__Aim of the exercise__
The expected output is every record below, transcribed exactly, with the pictures left out.

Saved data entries

== Segment start ==

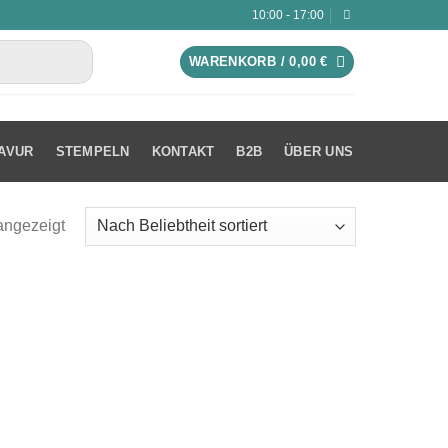
10:00 - 17:00
WARENKORB /
0,00
€
AVUR
STEMPELN
KONTAKT
B2B
ÜBER UNS
angezeigt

== Segment end ==

__Task answer__
10:00 - 17:00
WARENKORB /
0,00
€
AVUR
STEMPELN
KONTAKT
B2B
ÜBER UNS
angezeigt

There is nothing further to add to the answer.